If you’re looking to tuck away some money that you simply can’t afford to lose, consider investing it in a money market account. You won’t get rich with a traditional money market account, but you can count on your money being there when you need it. While similar to a savings account, a money market account does have some distinct differences. Here’s a look at all the ins-and-outs of what a money market account is, how you can use it and how it differs from similar products.
What Is a Money Market Account?
A money market account is a deposit account that is insured by the Federal Deposit Insurance Corporation, just like a CD. At a credit union, a money market account is insured by the National Credit Union Administration instead. These accounts earn interest, often at a higher rate than regular savings accounts, but they usually have certain restrictions. Specifically, they share the same six withdrawals per month limit as regular savings accounts on payments made by debit card, check, electronic payment or draft. In-person, telephone and ATM withdrawals do not count against this six-withdrawal limit.
How Does a Money Market Account Work?
Structurally, a money market account works in the same way as a regular savings account. In exchange for your deposit, a financial institution will pay you interest; unlike with a CD, you can have access to your funds whenever you’d like, subject to the restriction on excessive transactions.
A money market account will often pay a higher rate of interest than a savings account because most money market accounts require a higher deposit. To earn the interest that they pay customers, banks take the funds deposited in a money market account and lend them out to borrowers, or otherwise invest them.
Money Market Account vs. Other Savings Accounts
There are more similarities than differences between money market accounts and other savings accounts. The main difference is in the level of interest paid and the required minimum balance. There also might be differences in the level of access to your invested funds. Here’s a look at the main characteristics of money market accounts and other savings accounts.
At a Glance: Money Market Account vs. Other Savings Accounts
Take a look at the main factors of each account:
|Money Market Account vs. Other Savings Accounts|
|Type of Account||Interest Rate||Minimum Account Size|
|Money Market||Traditionally higher than regular savings accounts||Usually at least $2,500-$10,000|
|Traditional Savings||Usually the lowest among savings-type accounts, but above checking account rates||Can be as low as $0, although some banks require $100, $1,000 or more to avoid service fees and/or to earn interest|
|High-Yield Savings||Often higher than money market or traditional savings accounts||Generally higher than what is required at a bank’s traditional savings account; may be as low as $0 at some online banks|
|Certificate of Deposit (CD)||Typically the highest APY of the bunch, depending on maturity||Can be as low as $0; $100,000 deposits in jumbo CDs may earn the highest yields|
Money Market vs. Savings Account
Standard savings accounts are nearly twin sisters to money market accounts, at least in the way they operate. However, money market accounts typically have higher minimum deposit requirements, sometimes as high as $10,000 or more. Basic savings accounts often have low minimums but may pay lower yields, on average.

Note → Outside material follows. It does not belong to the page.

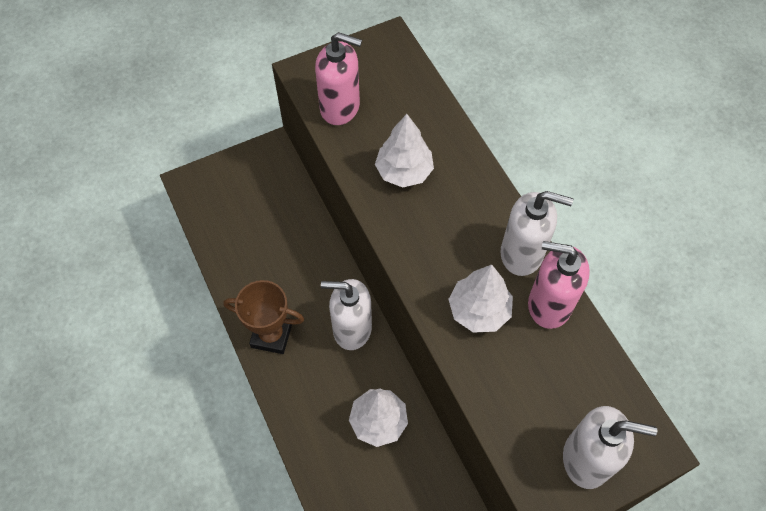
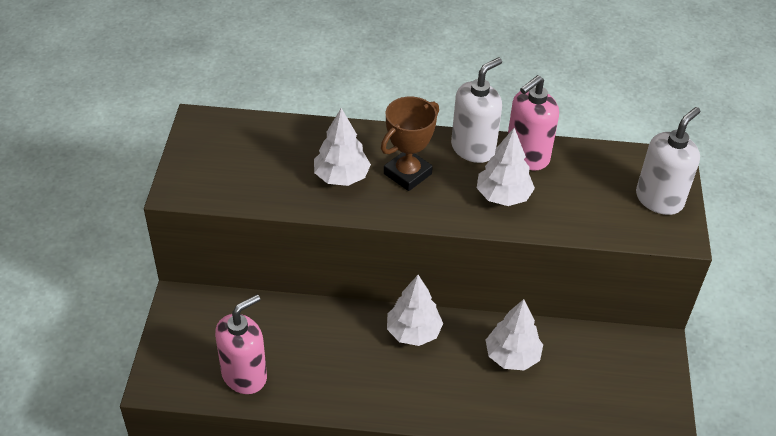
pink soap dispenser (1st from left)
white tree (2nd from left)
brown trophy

Money Market vs. High-Yield Savings Account
High-yield savings accounts have gotten quite competitive with money market accounts when it comes to yields, and they generally share the same withdrawal restrictions. However, most high-yield savings accounts are offered by online-only banks, which can make deposits and account servicing more inconvenient.
How to Choose a Money Market Account
As with any investment, the money market account you should choose is the one that is most in line with your needs. Since financial services is a competitive industry, banks and credit unions are constantly battling for your business by offering higher yields, lower fees or additional features.
Fees are an important starting point, as high fees can eat away at your investment returns. Many banks offer no-fee money market accounts, so if you’re looking at an account that charges you any type of fee, make sure the benefits outweigh the costs.
High yields are the ultimate objective of any money market account investor, but they may come at a cost in terms of convenience or service. Many of the highest-yielding money market accounts are offered by online-only banks, so if you feel the need to walk into a branch or speak with a banker face-to-face, you might prefer a more traditional account, even if it yields less.
The bottom line is that the best money market account for you is the one with the best combination of all of these features.
Learn More: Best Credit Unions of 2020
Should You Open a Money Market Account?
You should open a money market account if you need a safe place to save your money but you still want to be able to access it. While longer-term goals might be better served in a CD account, or even the stock market, short-term savings that you might need to draw upon at a moment’s notice are a good candidate for a money market account. Remember to comparison shop for an account with the highest yields, the lowest fees and the easiest access for your particular needs.